* [Input records]
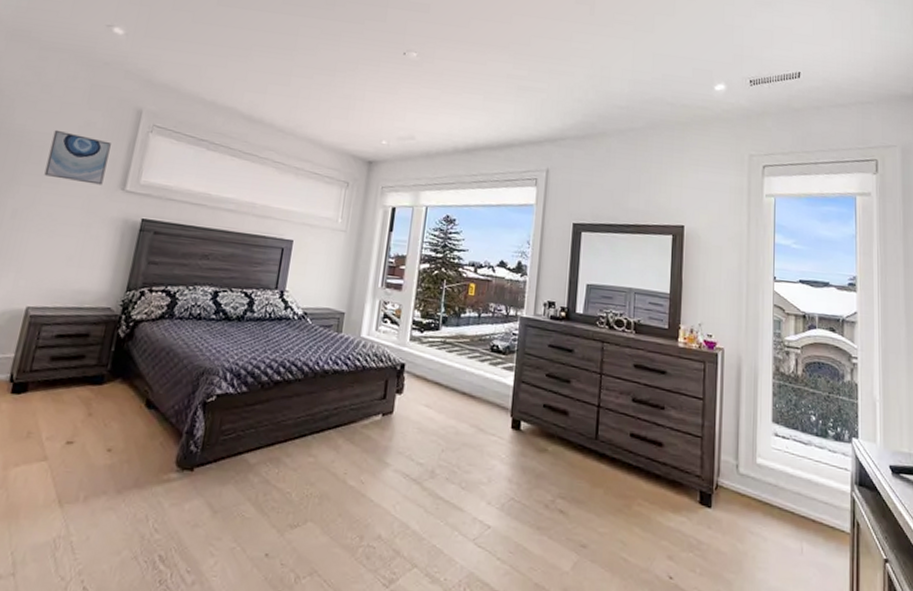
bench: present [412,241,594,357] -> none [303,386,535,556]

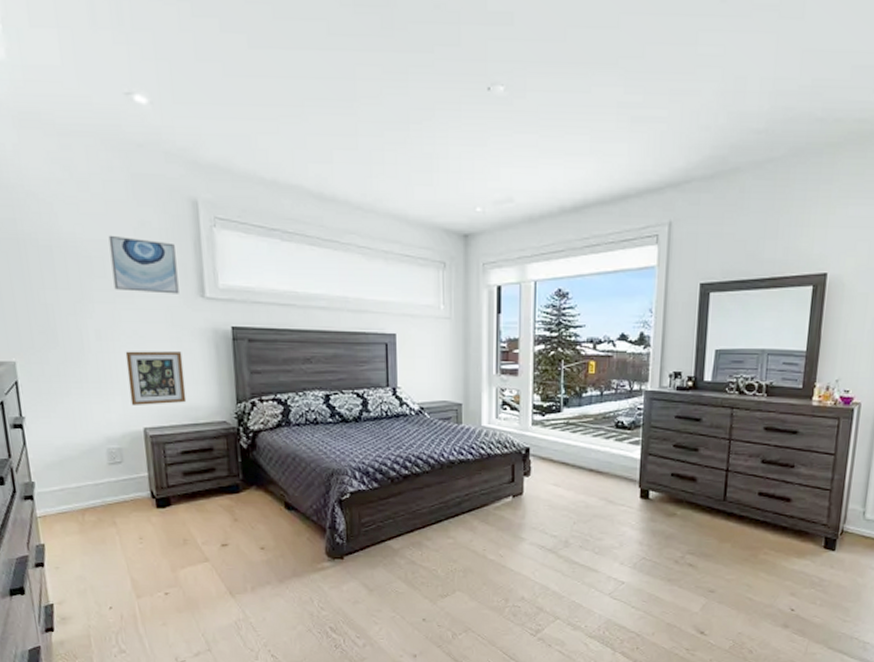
picture frame: none [22,231,88,286] -> present [125,351,187,405]

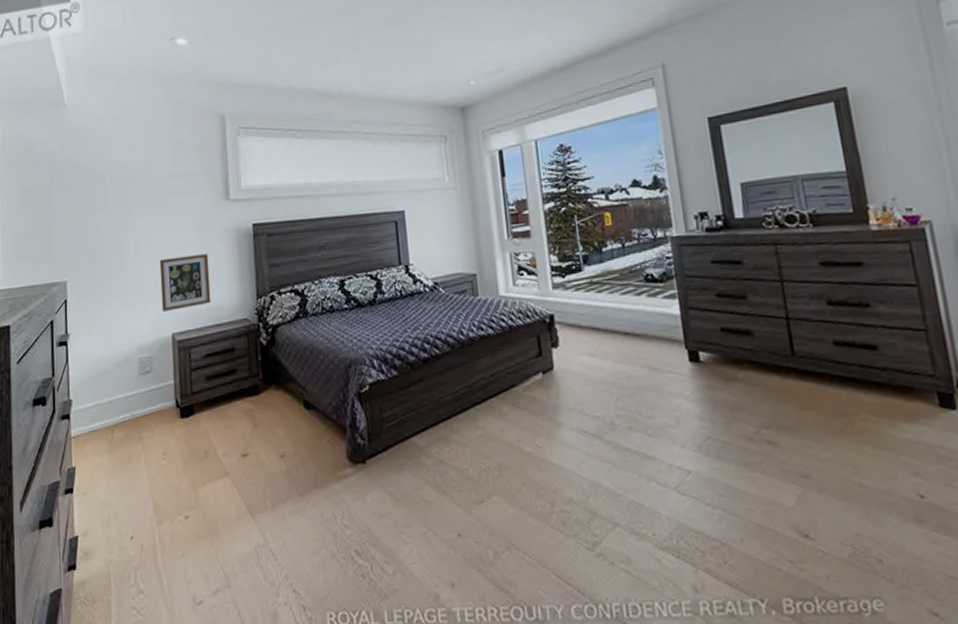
wall art: present [108,235,179,294] -> none [151,155,207,204]

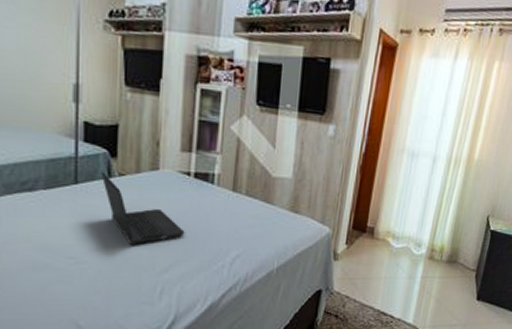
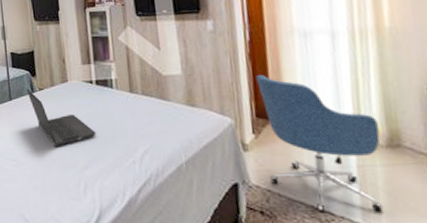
chair: none [351,189,446,316] -> present [256,75,384,213]

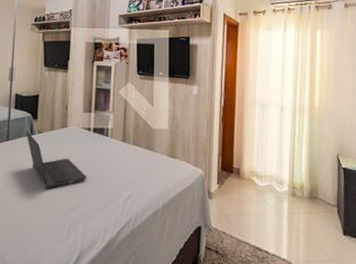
chair: present [256,75,384,213] -> none [225,135,305,252]

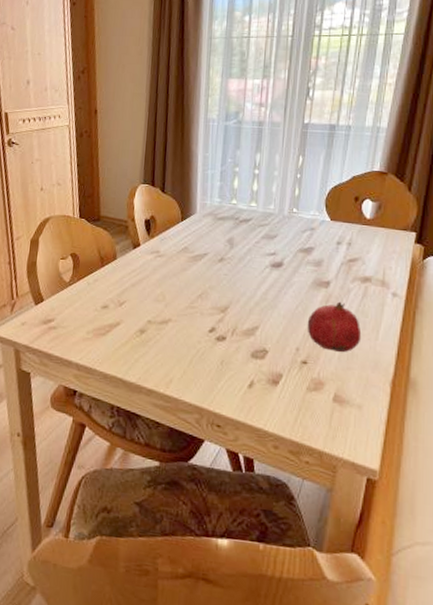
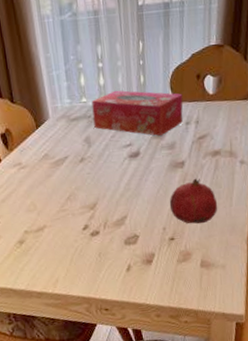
tissue box: none [240,198,337,251] -> present [91,90,183,136]

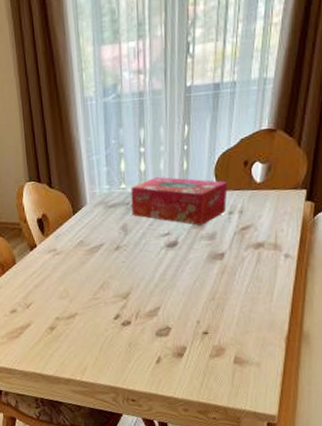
fruit: present [169,178,218,224] -> none [205,271,257,319]

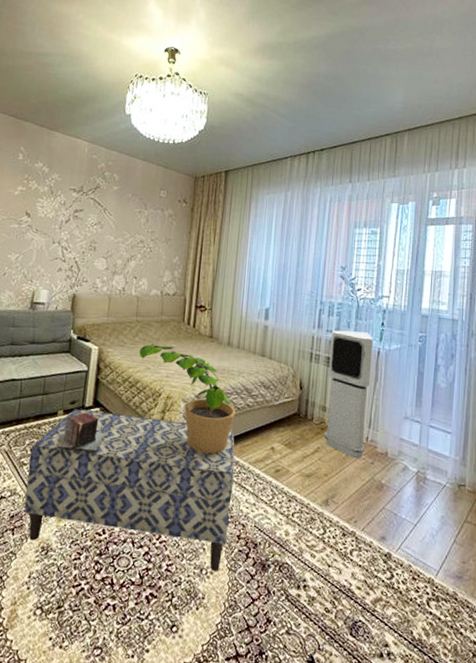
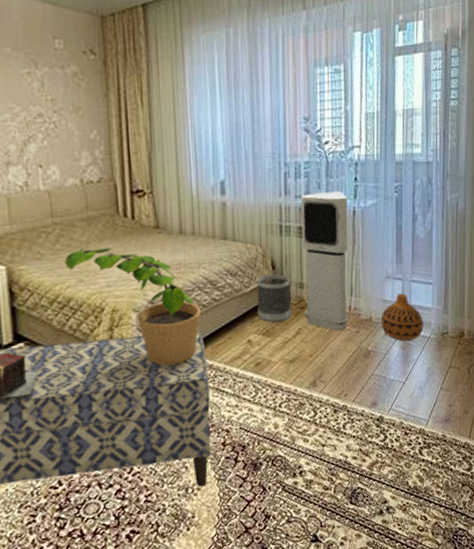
wastebasket: none [283,393,315,438] -> present [256,274,292,323]
vase: none [396,436,439,484] -> present [381,293,423,341]

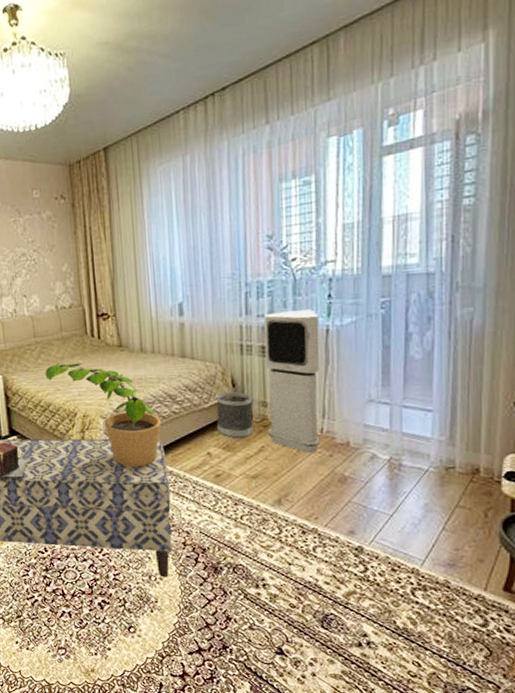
vase: present [381,293,423,341] -> none [361,419,419,471]

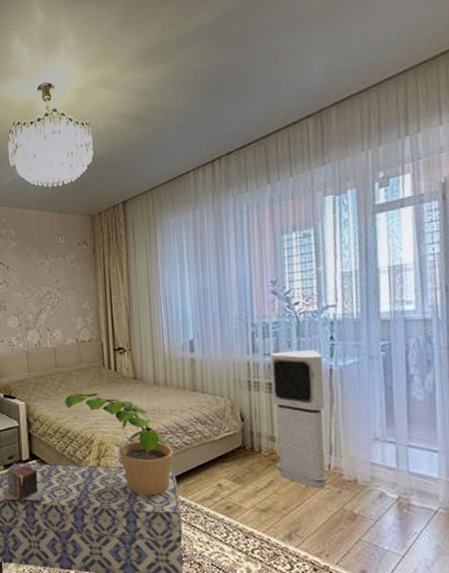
wastebasket: present [216,392,254,439] -> none [225,426,263,472]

* [Aim of the task]
Begin at the first line of the records and please reproduce every line exactly through the one containing "chair: none [351,189,446,316]", leaving all pictures out.

* [Task solution]
bench: present [412,241,594,357] -> none [303,386,535,556]

picture frame: none [22,231,88,286] -> present [125,351,187,405]

wall art: present [108,235,179,294] -> none [151,155,207,204]

chair: none [351,189,446,316] -> present [256,75,384,213]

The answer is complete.